What to do:
Of the entries below, return only those lines from the line with "9: (937, 548)" to the line with "32: (814, 482)", exactly, both included.

[Collected data]
---+---

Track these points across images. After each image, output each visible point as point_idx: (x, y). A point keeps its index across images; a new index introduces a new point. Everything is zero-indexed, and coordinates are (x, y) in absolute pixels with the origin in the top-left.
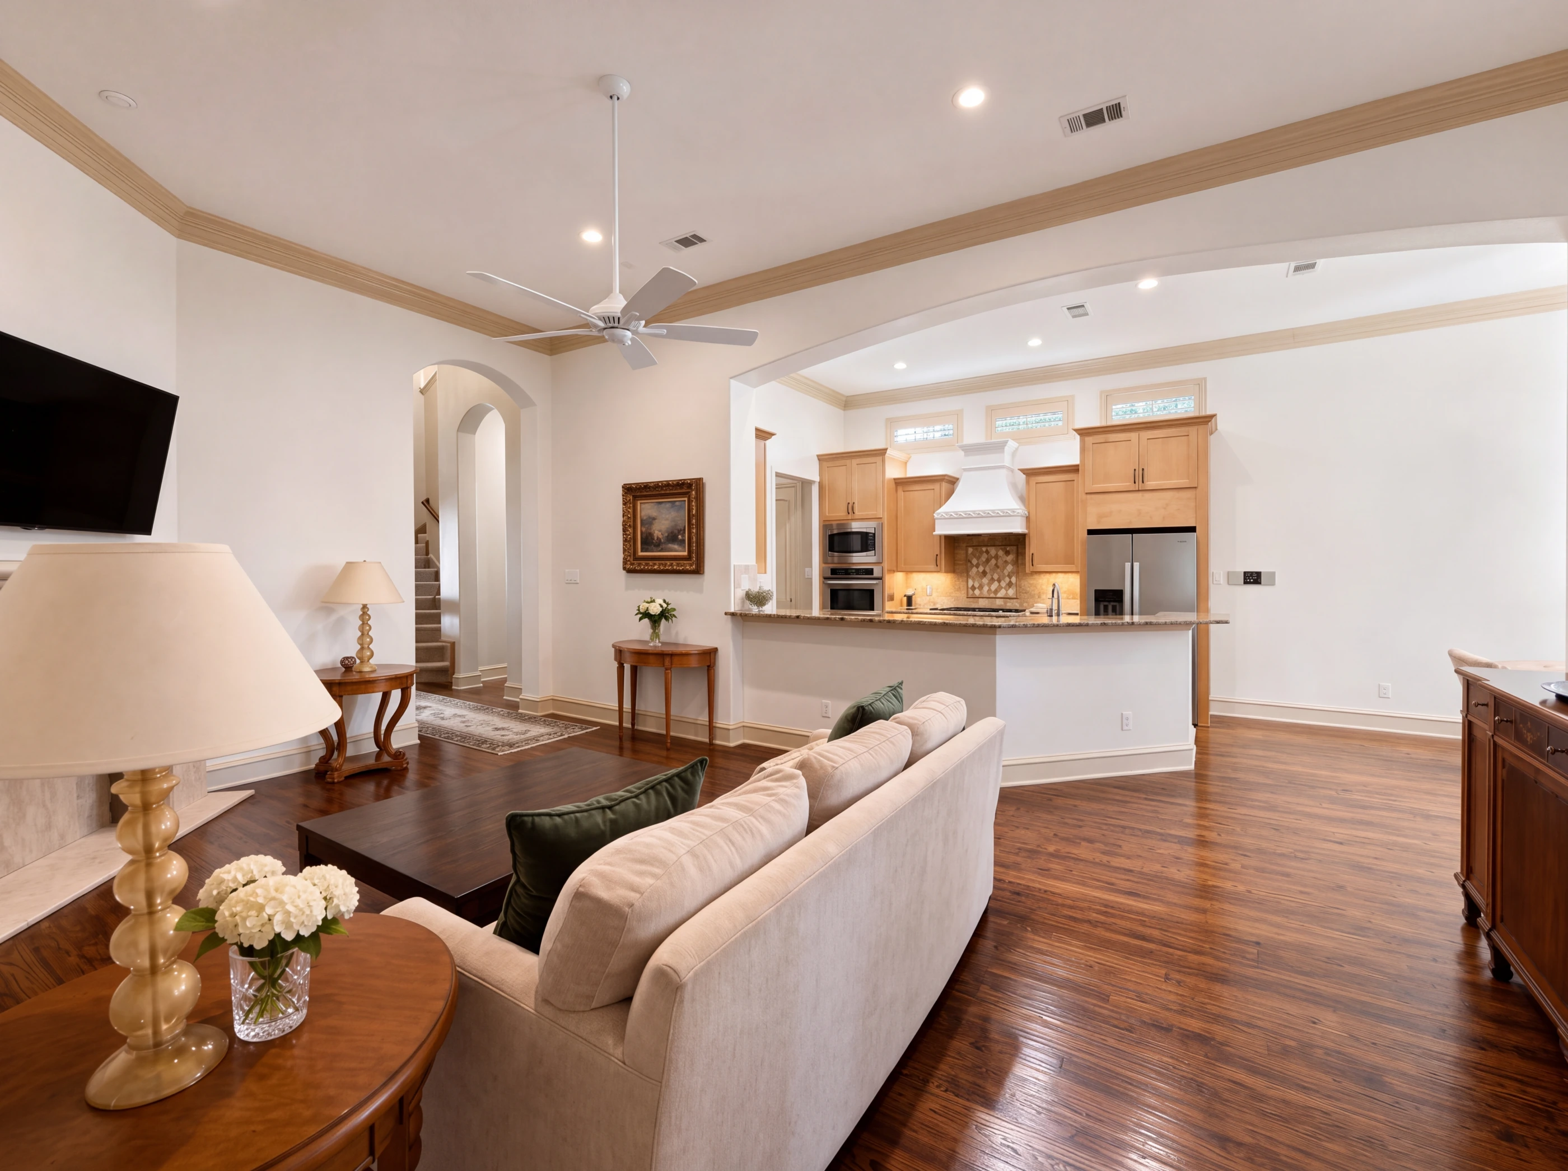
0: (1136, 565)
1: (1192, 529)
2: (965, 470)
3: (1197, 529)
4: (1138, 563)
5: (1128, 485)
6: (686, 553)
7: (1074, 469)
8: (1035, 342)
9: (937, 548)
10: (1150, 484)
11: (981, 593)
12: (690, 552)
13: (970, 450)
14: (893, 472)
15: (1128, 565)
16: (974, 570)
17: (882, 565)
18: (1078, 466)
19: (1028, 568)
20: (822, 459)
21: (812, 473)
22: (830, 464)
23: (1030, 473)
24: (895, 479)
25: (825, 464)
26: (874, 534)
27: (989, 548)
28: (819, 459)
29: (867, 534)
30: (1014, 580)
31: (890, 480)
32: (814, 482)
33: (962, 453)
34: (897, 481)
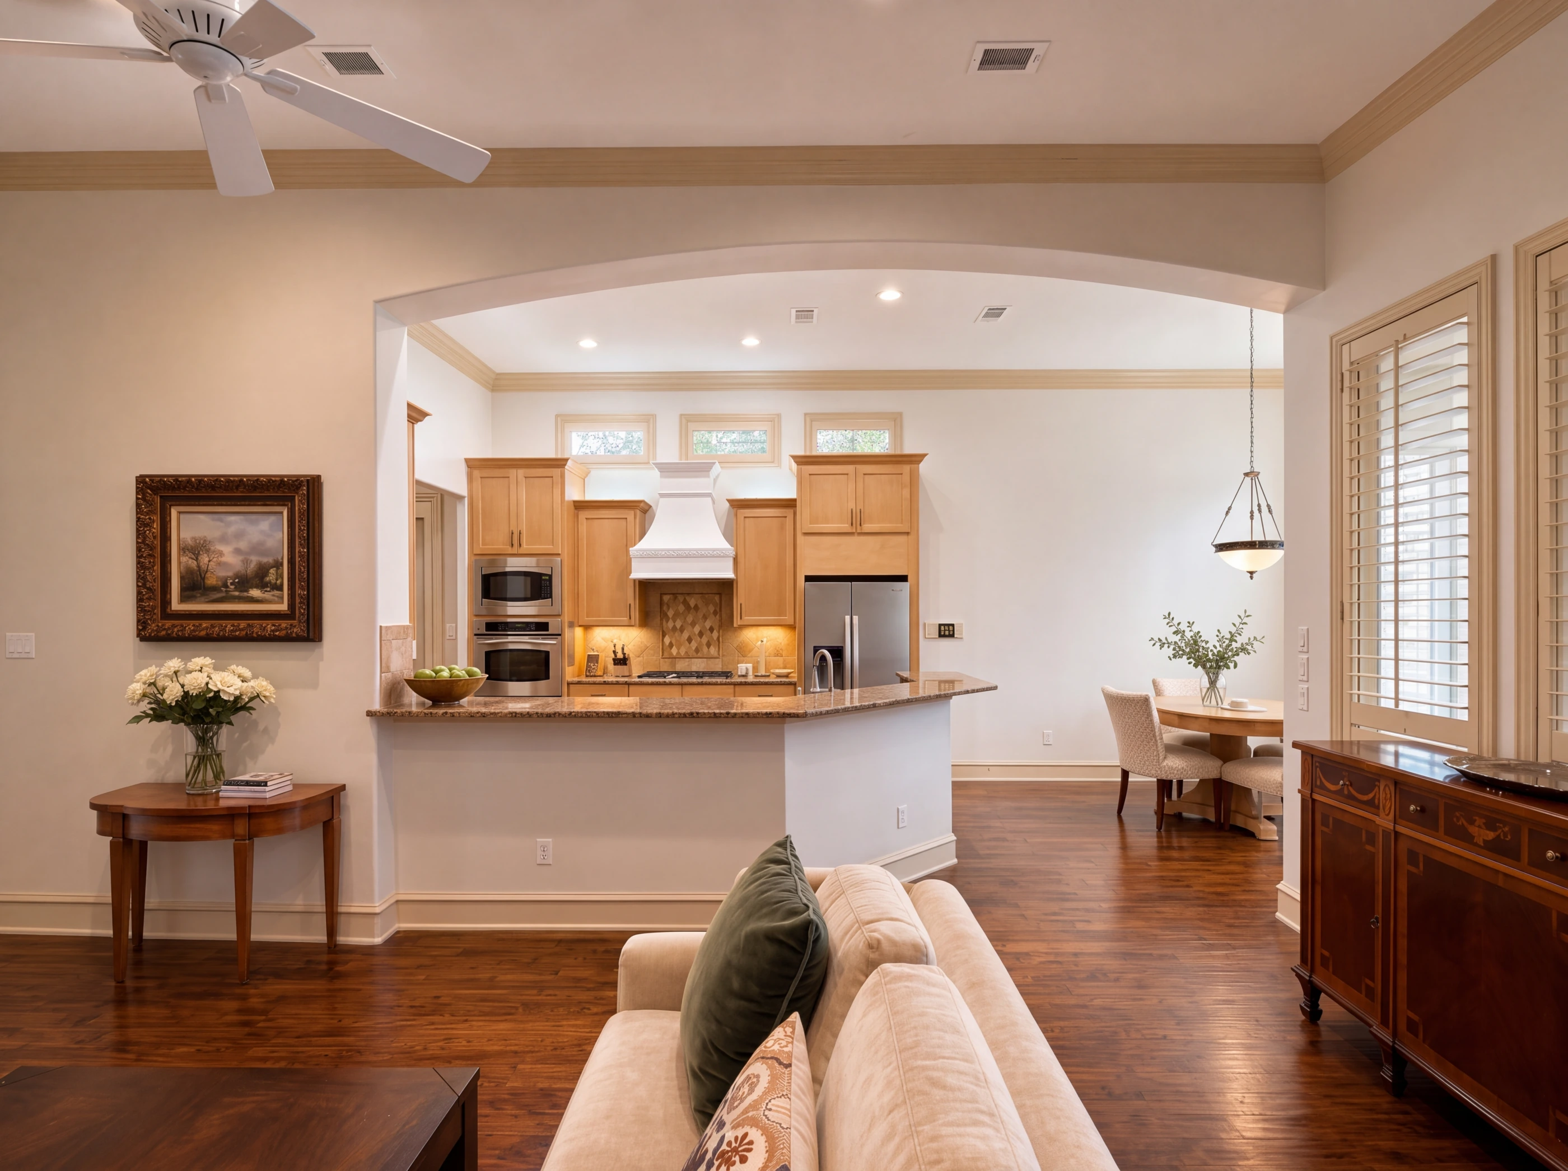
0: (856, 618)
1: (903, 578)
2: (662, 495)
3: (909, 578)
4: (857, 617)
5: (846, 527)
6: (284, 607)
7: (790, 504)
8: (751, 341)
9: (631, 596)
10: (867, 527)
11: (678, 653)
12: (292, 605)
13: (667, 470)
14: (573, 493)
15: (848, 618)
16: (670, 624)
17: (562, 617)
18: (795, 500)
19: (737, 622)
20: (472, 464)
21: (456, 483)
22: (486, 473)
23: (738, 505)
24: (574, 502)
25: (477, 473)
26: (550, 576)
27: (688, 598)
28: (468, 467)
29: (541, 575)
30: (715, 634)
31: (569, 502)
32: (460, 498)
33: (656, 473)
34: (577, 504)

---+---

Answer box:
9: (937, 548)
10: (1150, 484)
11: (981, 593)
12: (690, 552)
13: (970, 450)
14: (893, 472)
15: (1128, 565)
16: (974, 570)
17: (882, 565)
18: (1078, 466)
19: (1028, 568)
20: (822, 459)
21: (812, 473)
22: (830, 464)
23: (1030, 473)
24: (895, 479)
25: (825, 464)
26: (874, 534)
27: (989, 548)
28: (819, 459)
29: (867, 534)
30: (1014, 580)
31: (890, 480)
32: (814, 482)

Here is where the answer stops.